Wandering thoughts – how exasperating! Most praying people are at times distracted by them.
And, because of the intense nature of modern life, we seem to function in a super-saturated environment with too much happening all the time. Not to mention that the secularism of our times may seem to push God further to the margins of life.
Against all of this, we remember, however, that prayer is one of the most important things we can do with our time.
That is why I suggest you use the five elements of well-rounded prayer to help you remain focused.
ADORATION. Jesus said when you pray say, Our Father … Repeat until the vision is clear — Our Father; In other words, don’t rush into the heart of prayer. In adoration, we come before God with a keen sense of his majesty, his holiness, his infinite greatness – and his fatherly love.
Take a lesson from sacred history. The Virgin Mary said, “My soul glorifies the Lord/ and my spirit rejoices in God my Savior.” What a way to start a prayer.
We may say, “Bless the Lord, O my soul, and all that is within me bless his holy name.” Or, “Hallowed be thy name.” Adoration gives us time to focus on God Himself.
CONFESSION. In a collection of prayers John Wesley published before he was 30 years of age he gave this helpful pattern for confession: “Heal, O Father of mercies, all my infirmities (_____), strengthen me against all my follies (_____), forgive me all my sins (_____).
Wesley left the blanks so that anyone using this prayer could personalize it.
Prayer should always have a place for self-examination, but examination must be made with full confidence in God’s forgiving and sustaining mercy.
PETITION. In petition we bring personal needs before our Father.
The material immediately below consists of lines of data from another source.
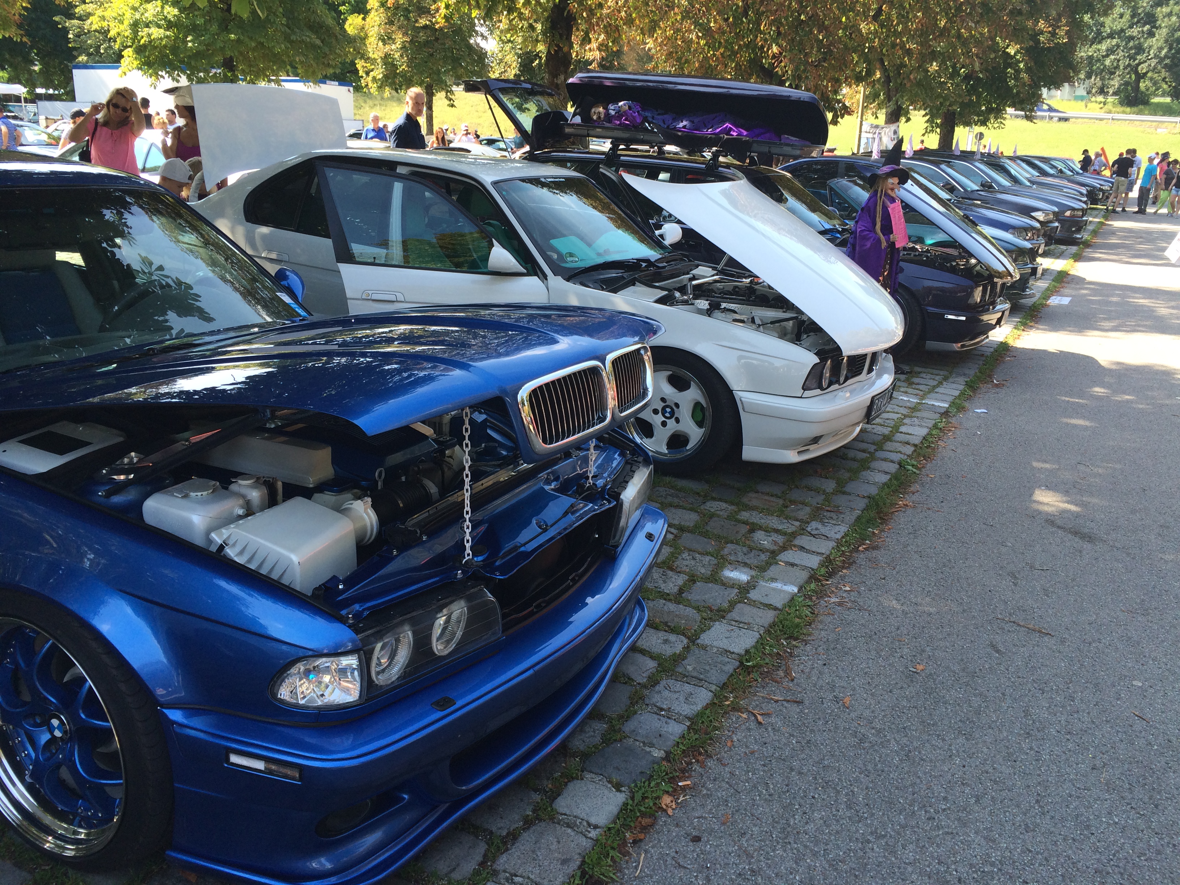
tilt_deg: -18.0
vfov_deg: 48.2
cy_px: 442
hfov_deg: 61.7
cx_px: 590
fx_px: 989
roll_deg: -1.1
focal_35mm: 29
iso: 32
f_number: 2.2
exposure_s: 1/281
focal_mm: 4.15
This may develop naturally out of our confession. The Apostle John spoke to Christians when he said, “If we confess our sins he is faithful and just and will forgive our sins and purify us from all unrighteousness (1 John 1:9).
Our prayers of petition may naturally follow the confession of our infirmities, follies, or sins. Or they may arise out of daily needs, however large or small. George Buttrick wrote, “No situation remains the same when prayer is made about it.” But don’t let prayers bog down in petition.
INTERCESSION. This means “a coming between” or “to pray on behalf of others.” Intercession can be wide-ranging, including family, friends, enemies, associates, neighbors, church ministries, civic leaders. To intercede means we care beyond ourselves.
The efficacy of intercession is one of the profoundest mysteries of the spiritual life. God’s response to our prayers are sometimes nearly out of sight and sometimes can be perceived and understood only much later. Or, answers on occasion may be immediate and startlingly obvious.
Intercession saves our prayers from becoming merely “want” lists.
James Hastings wrote, “It would not be unfair to estimate a person’s religion by the earnestness by which he longs for the welfare of others.”
THANKSGIVING. This matches our beginning with adoration. That is, in adoration, we worship God for who he is; in thanksgiving we praise him for all his blessings.
Sometimes our prayers break forth in a burst of thanksgiving and, when they do it is good to let our spirits soar.
In our daily prayers we remember the smallest mercies, and give thanks. We recall the most incredible blessings, and give thanks. We give thanks especially for the gift of redemption through Jesus Christ — the greatest blessing of all — our salvation!
Our prayers, once ordered, may both begin and end, lingering at the cross of our Lord.